Michael Byron: Bridges of Pearl and Dust
Cold Blue

Robert Carl: Splectra
Cold Blue

Matt Sargent: Separation Songs
Cold Blue

Matt Sargent's Separation Songs upholds Cold Blue's penchant for innovative compositional concepts while at the same time gracing its catalogue with an exceptionally beautiful piece of music. The work is one of three recent additions to the label's discography, Sargent's a long-form, single-movement opus and the others compact CD singles by Robert Carl and Michael Byron, the latter one of Cold Blue's longest-standing composers.

Imagine the stirring, plaintive cry of a Shaker hymn sustained for seventy-three, swoon-inducing minutes and you'll have some immediate idea of Sargent's setting. Performed with sensitivity by the Los Angeles-based Eclipse Quartet, Separation Songs is, in formal terms, rather simple in design yet no less exquisite for being so. Sargent, a composer, guitarist, music technologist, and audio engineer who calls upstate New York home and who's created work in unusual locations such as the grain elevators of Buffalo's Silo City and Death Valley's Rhyolite ghost town, converted tunes from William Billings's New England Psalm Singer (1770) into an eloquent set of fifty-four variations on four-voice hymn tunes. If the playing on this recording sounds especially full, it's in part explained by the fact that the work was scored for two string quartets and was thus realized by having Eclipse execute both parts using overdubbing.

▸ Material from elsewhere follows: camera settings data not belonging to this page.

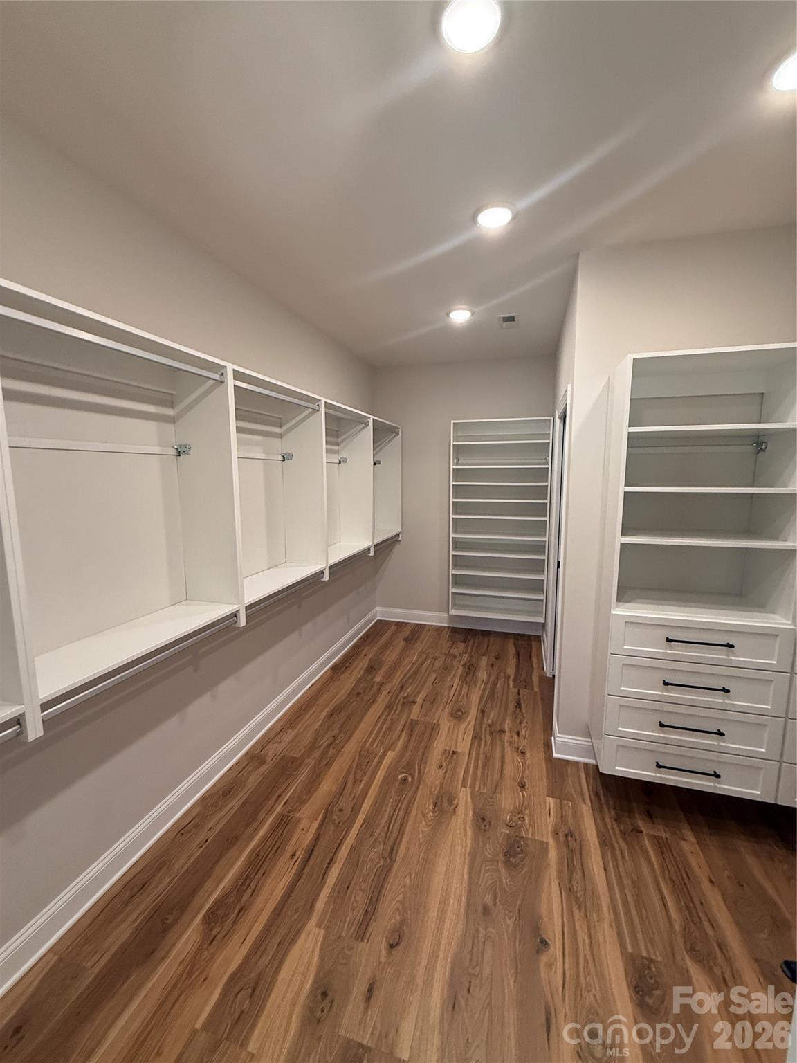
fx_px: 430
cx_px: 398
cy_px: 532
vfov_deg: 102.1
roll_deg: +0.2
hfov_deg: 85.7
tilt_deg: -6.6
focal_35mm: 14
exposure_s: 1/120
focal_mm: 2.22
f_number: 2.2
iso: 320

With no breaks in the presentation and the material evolving slowly, Separation Songs begins to take on the character of generative music created for a gallery installation, especially when it hews to a static dynamic pitch rather than a conventional narrative arc (though resolution is intimated, subtly and artfully, as it approaches its end); it's easy to imagine the piece stretching out for hours on end, its programmed variations looping endlessly and holding mesmerized gallery visitors in thrall. The title, by the way, alludes to the fact that when the hymn tunes re-emerge in the presentation, they're filtered through a ‘separation process' that sees selected notes transposed from one quartet to the other, resulting in new rhythms and harmonies. While that formal design brands it a contemporary composition, no formal understanding of the work is required for one to be moved: this is a modern work that seduces the listener with the sensuality of its rustic sound, the serenity of its tone, and the sincerity of its tender phrases. Assuredly, the gentle, keening cry of Eclipse's strings will stay with you long after this lovely recording ends.

If the CD singles are less affecting emotionally than Separation Songs, they're nevertheless fine creations on their own terms. Splectra by Robert Carl, a composer, performer, and author, as well as chair of the composition department at the Hartt School, University of Hartford, is a two-movement work for solo harp that's performed splendidly by Grammy-winning harpist Alison Bjorkedal; describing it as a solo work is accurate, yet the application of digital processing (overtones generated via a Max software patch designed by Carl and, wouldn't you know, Matt Sargent) expands on the instrument's sonorities so much that the recording can in certain moments seem to involve more than a single performer. Each movement builds on a simple rising motive, such that pitches relating to its opening note's harmonic series are added and thereby enhance the harmonic richness of the sound design. The work's lower-register beginning lends the material an initially brooding character, but soon enough dramatic contrasts between higher and lower plucks make for an engrossing presentation, especially when the sustain generated by the processing creates a layered effect that makes the music all the more bewitching. Bjorkedal's realization of Carl's material is virtuosic but not self-indulgent, the harpist's energy focused on bringing the piece to fruition as the composer intended. As accomplished as the work itself is, this recording of Splectra rewards as much for the magical sound of the harp and Bjorkedal's remarkable rendering of the material.

One of the best things about Cold Blue's singles series is that in featuring a single piece the work's impact isn't diluted by the presence of others. That's particularly true in the case of Byron's Bridges of Pearl and Dust, a single-movement setting for four vibraphones performed by LA-based percussionist-composer Ben Phelps. In Byron's own words (displayed on the package's inner sleeve), Bridges of Pearl and Dust is music “about one thing: It points toward a musical experience in the present tense; the burden of anticipation is lifted, and drama, along with its potential for surprise, is abandoned.” Even with the density that accrues from the multi-layering of the vibraphone, the work exudes a luminosity and even grandeur in its ever-glimmering flow. The harmonic splendour of the presentation accounts in part for the recording's appeal, as do the intricate intertwining of the four vibraphones and the polyrhythmic feel of the music. Interlocking patterns generate a prismatic effect, much like flickers of light glistening within a darkened space, and insistent forward momentum is created by the uninterrupted stream of sound. Recordings of material by the LA-born and NYC-based Byron have appeared on six previous Cold Blue releases; this seventh is an excellent addition to a significant body of work that impresses as both a separate collection of recordings and as a microcosm of the label's entire output.